Reproduce every line of the material, switching each occurrence of "SCRUM MASTER" to "AGILE COACH" and leaving everything else untouched.
++++ DATA FOR REVIEW
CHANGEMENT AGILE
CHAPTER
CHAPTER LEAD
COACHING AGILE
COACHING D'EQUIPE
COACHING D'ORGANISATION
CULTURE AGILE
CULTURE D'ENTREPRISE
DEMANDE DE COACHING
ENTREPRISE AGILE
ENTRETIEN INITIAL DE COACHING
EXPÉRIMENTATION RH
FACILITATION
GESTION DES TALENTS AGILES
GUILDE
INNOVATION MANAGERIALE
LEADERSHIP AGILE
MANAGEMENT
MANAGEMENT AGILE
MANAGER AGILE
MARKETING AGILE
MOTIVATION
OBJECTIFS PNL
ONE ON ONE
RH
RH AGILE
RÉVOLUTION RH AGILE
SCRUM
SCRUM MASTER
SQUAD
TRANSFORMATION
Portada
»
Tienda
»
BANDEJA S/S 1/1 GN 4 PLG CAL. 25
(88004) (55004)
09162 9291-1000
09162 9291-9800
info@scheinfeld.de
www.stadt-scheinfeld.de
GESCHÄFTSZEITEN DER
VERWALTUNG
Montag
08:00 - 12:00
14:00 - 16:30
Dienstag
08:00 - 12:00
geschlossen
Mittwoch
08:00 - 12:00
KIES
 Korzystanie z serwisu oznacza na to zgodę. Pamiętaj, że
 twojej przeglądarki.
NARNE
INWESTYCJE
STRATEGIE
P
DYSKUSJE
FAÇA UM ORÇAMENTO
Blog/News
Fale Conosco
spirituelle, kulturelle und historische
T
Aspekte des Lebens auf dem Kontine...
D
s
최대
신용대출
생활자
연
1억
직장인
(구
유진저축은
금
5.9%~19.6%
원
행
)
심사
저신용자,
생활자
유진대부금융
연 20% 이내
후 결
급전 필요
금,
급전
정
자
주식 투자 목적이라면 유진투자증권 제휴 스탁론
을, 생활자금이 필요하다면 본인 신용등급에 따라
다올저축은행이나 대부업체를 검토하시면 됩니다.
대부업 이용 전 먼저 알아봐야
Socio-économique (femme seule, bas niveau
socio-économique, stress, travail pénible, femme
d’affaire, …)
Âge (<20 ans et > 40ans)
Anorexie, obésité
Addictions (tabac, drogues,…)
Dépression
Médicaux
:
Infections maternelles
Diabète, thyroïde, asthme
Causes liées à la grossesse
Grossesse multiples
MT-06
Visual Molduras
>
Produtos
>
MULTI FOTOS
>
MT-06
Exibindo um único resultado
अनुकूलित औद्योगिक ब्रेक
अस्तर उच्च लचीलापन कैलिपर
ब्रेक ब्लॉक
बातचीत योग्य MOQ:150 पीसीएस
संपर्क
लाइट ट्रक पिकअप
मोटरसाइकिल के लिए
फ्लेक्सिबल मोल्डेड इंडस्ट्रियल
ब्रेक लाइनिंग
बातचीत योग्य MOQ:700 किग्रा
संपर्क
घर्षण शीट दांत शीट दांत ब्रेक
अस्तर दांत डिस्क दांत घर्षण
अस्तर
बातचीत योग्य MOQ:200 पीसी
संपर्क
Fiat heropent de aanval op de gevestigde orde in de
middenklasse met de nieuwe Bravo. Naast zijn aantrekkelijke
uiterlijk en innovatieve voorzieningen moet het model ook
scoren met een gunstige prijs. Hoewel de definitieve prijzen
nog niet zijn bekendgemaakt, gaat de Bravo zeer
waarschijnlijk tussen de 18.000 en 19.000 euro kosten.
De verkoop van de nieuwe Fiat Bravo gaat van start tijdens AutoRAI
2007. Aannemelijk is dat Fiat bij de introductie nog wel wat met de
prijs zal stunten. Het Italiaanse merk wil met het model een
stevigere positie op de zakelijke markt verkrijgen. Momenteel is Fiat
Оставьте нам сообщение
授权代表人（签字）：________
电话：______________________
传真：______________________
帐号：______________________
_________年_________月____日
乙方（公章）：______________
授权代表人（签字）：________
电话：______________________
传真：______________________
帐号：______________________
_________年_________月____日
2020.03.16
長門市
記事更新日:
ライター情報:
++++++++
## SOLUTION BELOW
CHANGEMENT AGILE
CHAPTER
CHAPTER LEAD
COACHING AGILE
COACHING D'EQUIPE
COACHING D'ORGANISATION
CULTURE AGILE
CULTURE D'ENTREPRISE
DEMANDE DE COACHING
ENTREPRISE AGILE
ENTRETIEN INITIAL DE COACHING
EXPÉRIMENTATION RH
FACILITATION
GESTION DES TALENTS AGILES
GUILDE
INNOVATION MANAGERIALE
LEADERSHIP AGILE
MANAGEMENT
MANAGEMENT AGILE
MANAGER AGILE
MARKETING AGILE
MOTIVATION
OBJECTIFS PNL
ONE ON ONE
RH
RH AGILE
RÉVOLUTION RH AGILE
SCRUM
AGILE COACH
SQUAD
TRANSFORMATION
Portada
»
Tienda
»
BANDEJA S/S 1/1 GN 4 PLG CAL. 25
(88004) (55004)
09162 9291-1000
09162 9291-9800
info@scheinfeld.de
www.stadt-scheinfeld.de
GESCHÄFTSZEITEN DER
VERWALTUNG
Montag
08:00 - 12:00
14:00 - 16:30
Dienstag
08:00 - 12:00
geschlossen
Mittwoch
08:00 - 12:00
KIES
 Korzystanie z serwisu oznacza na to zgodę. Pamiętaj, że
 twojej przeglądarki.
NARNE
INWESTYCJE
STRATEGIE
P
DYSKUSJE
FAÇA UM ORÇAMENTO
Blog/News
Fale Conosco
spirituelle, kulturelle und historische
T
Aspekte des Lebens auf dem Kontine...
D
s
최대
신용대출
생활자
연
1억
직장인
(구
유진저축은
금
5.9%~19.6%
원
행
)
심사
저신용자,
생활자
유진대부금융
연 20% 이내
후 결
급전 필요
금,
급전
정
자
주식 투자 목적이라면 유진투자증권 제휴 스탁론
을, 생활자금이 필요하다면 본인 신용등급에 따라
다올저축은행이나 대부업체를 검토하시면 됩니다.
대부업 이용 전 먼저 알아봐야
Socio-économique (femme seule, bas niveau
socio-économique, stress, travail pénible, femme
d’affaire, …)
Âge (<20 ans et > 40ans)
Anorexie, obésité
Addictions (tabac, drogues,…)
Dépression
Médicaux
:
Infections maternelles
Diabète, thyroïde, asthme
Causes liées à la grossesse
Grossesse multiples
MT-06
Visual Molduras
>
Produtos
>
MULTI FOTOS
>
MT-06
Exibindo um único resultado
अनुकूलित औद्योगिक ब्रेक
अस्तर उच्च लचीलापन कैलिपर
ब्रेक ब्लॉक
बातचीत योग्य MOQ:150 पीसीएस
संपर्क
लाइट ट्रक पिकअप
मोटरसाइकिल के लिए
फ्लेक्सिबल मोल्डेड इंडस्ट्रियल
ब्रेक लाइनिंग
बातचीत योग्य MOQ:700 किग्रा
संपर्क
घर्षण शीट दांत शीट दांत ब्रेक
अस्तर दांत डिस्क दांत घर्षण
अस्तर
बातचीत योग्य MOQ:200 पीसी
संपर्क
Fiat heropent de aanval op de gevestigde orde in de
middenklasse met de nieuwe Bravo. Naast zijn aantrekkelijke
uiterlijk en innovatieve voorzieningen moet het model ook
scoren met een gunstige prijs. Hoewel de definitieve prijzen
nog niet zijn bekendgemaakt, gaat de Bravo zeer
waarschijnlijk tussen de 18.000 en 19.000 euro kosten.
De verkoop van de nieuwe Fiat Bravo gaat van start tijdens AutoRAI
2007. Aannemelijk is dat Fiat bij de introductie nog wel wat met de
prijs zal stunten. Het Italiaanse merk wil met het model een
stevigere positie op de zakelijke markt verkrijgen. Momenteel is Fiat
Оставьте нам сообщение
授权代表人（签字）：________
电话：______________________
传真：______________________
帐号：______________________
_________年_________月____日
乙方（公章）：______________
授权代表人（签字）：________
电话：______________________
传真：______________________
帐号：______________________
_________年_________月____日
2020.03.16
長門市
記事更新日:
ライター情報:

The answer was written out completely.